We thought additional perspective was called for here, so we decided to call Gerry Reynolds. He's chairman of the U.S. Civil Rights Commission, which sorts out some of these sensitive issues. He's a Republican, appointed to the commission by President George W. Bush. I think it's fair to mention he's a bit under the weather, and he was kind enough to join us despite that. So, thank you for joining us.

Mr. GERRY REYNOLDS (Chairman, U.S. Civil Rights Commission): Hello, there.

MARTIN: Now, if I could just get your baseline reaction to this incident as it has unfolded. Do you think that Shirley Sherrod's comments taken in their totality should have caused her to be fired?

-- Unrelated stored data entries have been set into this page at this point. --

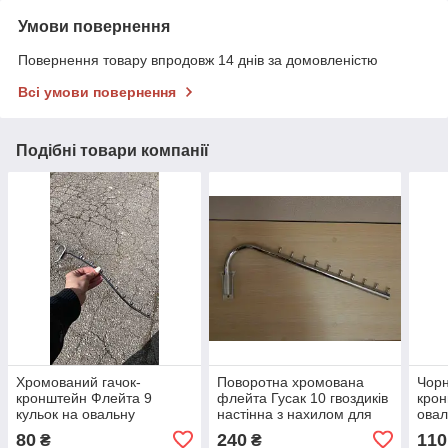
Умови повернення
Повернення товару впродовж 14 днів за домовленістю
Всі умови повернення
Подібні товари компанії
Хромований гачок-
Поворотна хромована
Чор
кронштейн Флейта 9
флейта Гусак 10 гвоздиків
крон
кульок на овальну
настінна з нахилом для
овал
перемичку система
одягу
80
240
110
₴
₴
Варіант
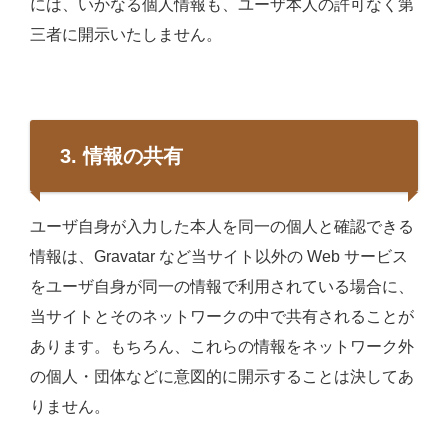
には、いかなる個人情報も、ユーザ本人の許可なく第
三者に開示いたしません。
3. 情報の共有
ユーザ自身が入力した本人を同一の個人と確認できる
情報は、Gravatar など当サイト以外の Web サービス
をユーザ自身が同一の情報で利用されている場合に、
当サイトとそのネットワークの中で共有されることが
あります。もちろん、これらの情報をネットワーク外
の個人・団体などに意図的に開示することは決してあ
りません。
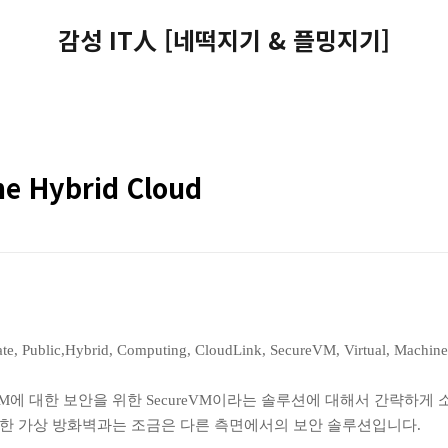
감성 IT人 [네떡지기 & 플밍지기]
he Hybrid Cloud
ivate, Public,Hybrid, Computing, CloudLink, SecureVM, Virtual, Machi
에 대한 보안을 위한 SecureVM이라는 솔루션에 대해서 간략하게
위한 가상 방화벽과는 조금은 다른 측면에서의 보안 솔루션입니다.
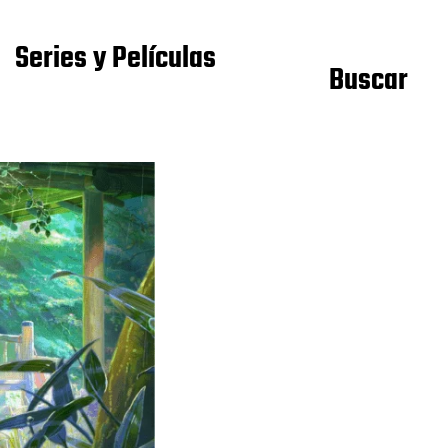
Series y Películas
Buscar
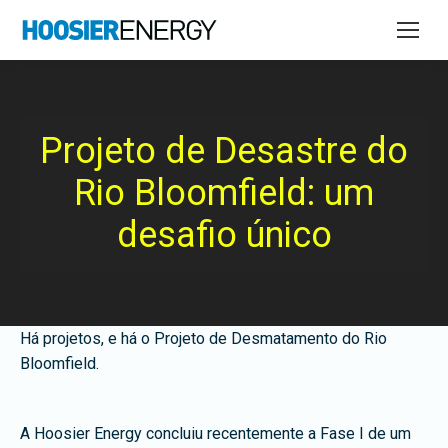
Projeto de Desastre do
Rio Bloomfield: um
desafio único
Há projetos, e há o Projeto de Desmatamento do Rio
Bloomfield.
A Hoosier Energy concluiu recentemente a Fase I de um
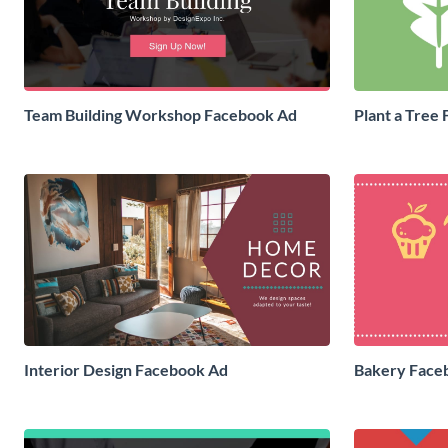
Team Building Workshop Facebook Ad
Plant a Tree
Interior Design Facebook Ad
Bakery Face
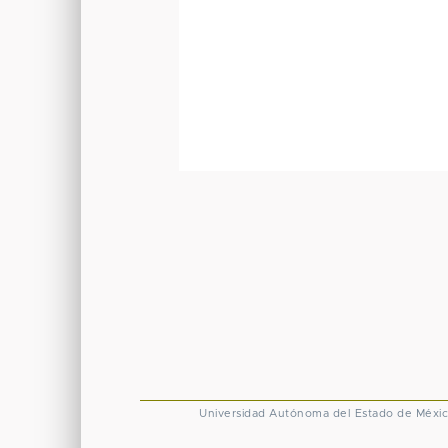
Universidad Autónoma del Estado de Méxi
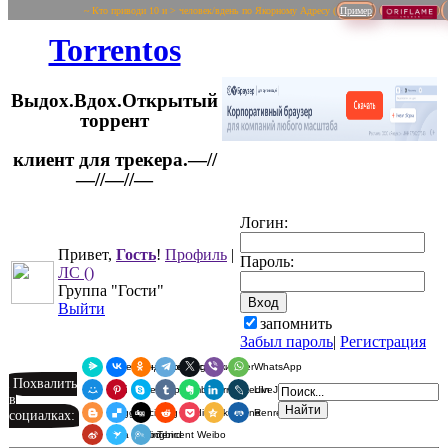
~ Кто приводи 10 и > человек/вдень по Якорному Адресу (
Пример
Torrentos
Выдох.Вдох.Открытый
торрент
клиент для трекера.—//
Логин:
—//—//—
Привет,
Гость
!
Профиль
|
Пароль:
ЛС
()
Группа "Гости"
Выйти
запомнить
Забыл пароль
|
Регистрация
Я.Мессенджер
ВКонтакте
Одноклассники
Telegram
X
Viber
WhatsApp
Похвалить
Мой Мир
Pinterest
Skype
Tumblr
Evernote
LinkedIn
LiveJournal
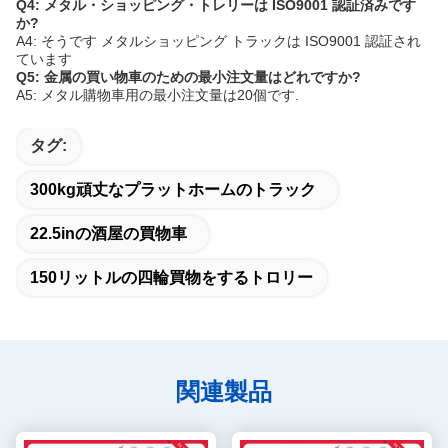
Q4: メタル・ショッピング・トレリーは ISO9001 認証済みです
か?
A4: そうです メタルショッピング トラックは ISO9001 認証され
ています
Q5: 金属の買い物車のための最小注文量はどれですか?
A5: メタル購物車用の最小注文量は20個です.
タグ:
300kg頑丈なプラットホームのトラック
22.5inの酒屋の買物車
150リットルの四輪買物をするトロリー
関連製品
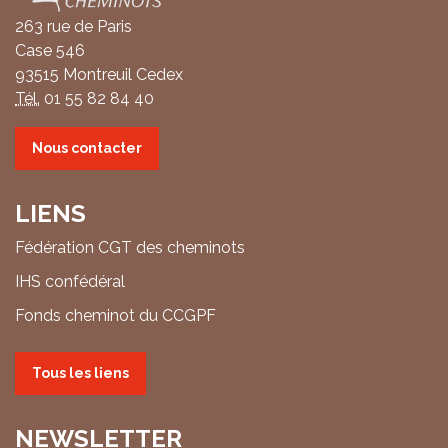
263 rue de Paris
Case 546
93515 Montreuil Cedex
Tél.
01 55 82 84 40
Nous contacter
LIENS
Fédération CGT des cheminots
IHS confédéral
Fonds cheminot du CCGPF
Tous les liens
NEWSLETTER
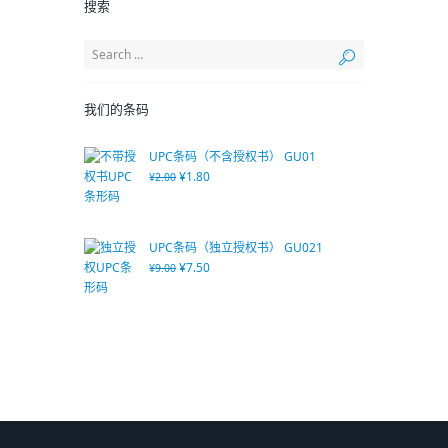
搜索
我们的条码
UPC条码（不含授权书） GU01
¥
1.80
¥
2.00
UPC条码（独立授权书） GU021
¥
7.50
¥
9.00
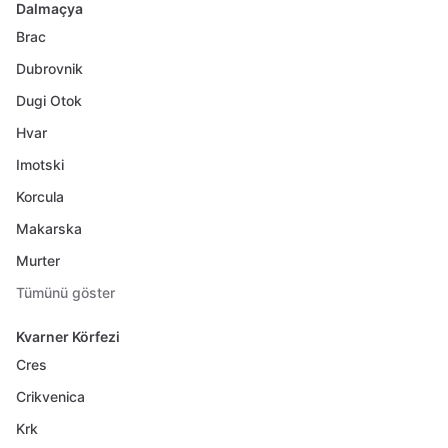
Dalmaçya
Brac
Dubrovnik
Dugi Otok
Hvar
Imotski
Korcula
Makarska
Murter
Tümünü göster
Kvarner Körfezi
Cres
Crikvenica
Krk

Mr. REYNOLDS: Looking at what is out there to date, it is clear to me that her superiors did not give her an opportunity to explain herself. Based on the additional footage that's been aired, it's clear that her the original snippet was, you know, taken out of context. But at the end of the day, this is a matter of process. You would hope that as a matter of due process that she would've been given an opportunity to state her case. And you would've hoped that her superiors would've collected all the relevant facts before deciding to essentially terminate her.

But that's not how it's unfolded. I served in her administration before and it's unfortunate that there are times where decisions are made and whether they're fair or not - fairness may not be in consideration in the decision-making process.

MARTIN: What is your sense of how the kind of overarching racial dialogue right now plays into this? And I think it also fair to mention that your commission also recently held hearings where J. Christian Adams testified. He's a Department of Justice career attorney who says that he resigned because he didn't feel that the administration was aggressively pursuing a voting rights case that he feels they should have pursued. And he feels that this, in his words, he's been a guest on this program, suggest that there is a double standard. And you recently heard testimony from him. Do you think that that factors into this?

Mr. REYNOLDS: Well, the atmosphere, in terms of having a thoughtful discussion on issues that intersects with race, it's very difficult. Both sides generally come in locked into their position. Both sides exhibit very little trust. And, quite frankly, I can understand the lack of trust because they have individuals on both sides that have taken advantage of some of these situations.

But going but you also mentioned the commission's investigation into the New Black Panther Party. What we're trying to do is gather the facts. Congress has authorized us to investigate allegations of voter intimidations. In this case we have a videotape that is it's a damning videotape. And we have invited the Department of Justice, and we have to cooperate with us. We want to know why the department elected to withdraw the complaint against three of the four defendants and to narrow the scope of the sanctions sought.

MARTIN: I understand. That is also a complicated case. If we could just - and perhaps it is worthy of further conversation here. As I mentioned, we have interviewed J. Christian Adams on this matter as well as other parties, too.

Finally, I did want to ask, what do you think is a fair course of action in this case involving Shirley Sherrod, where she did these comments, she's talked about something that happened 20 years ago. She seemed to be inviting it as a testimony for change of heart. She was not a government official at the time. She was the incidents that she described. And her the people she was involved with are advocating for her. And yet there are still people who feel that her comments indicate that she cannot serve in the position that she was in. What do you think should happen now?

Mr. REYNOLDS: I think that the administration should look into the facts to see if she currently embraces those views to confirm or refute her statement that these statements were made years ago. The decision should be based on the facts. From what I'm gathering, what she did was, you know, it was a courageous thing, talking about a personal shortcoming and also talking about how she's overcome that shortcoming.

MARTIN: Gerald Reynolds is the chair of the U.S. Commission on Civil Rights. He joined us on the phone from his office. Thank you so much for joining us.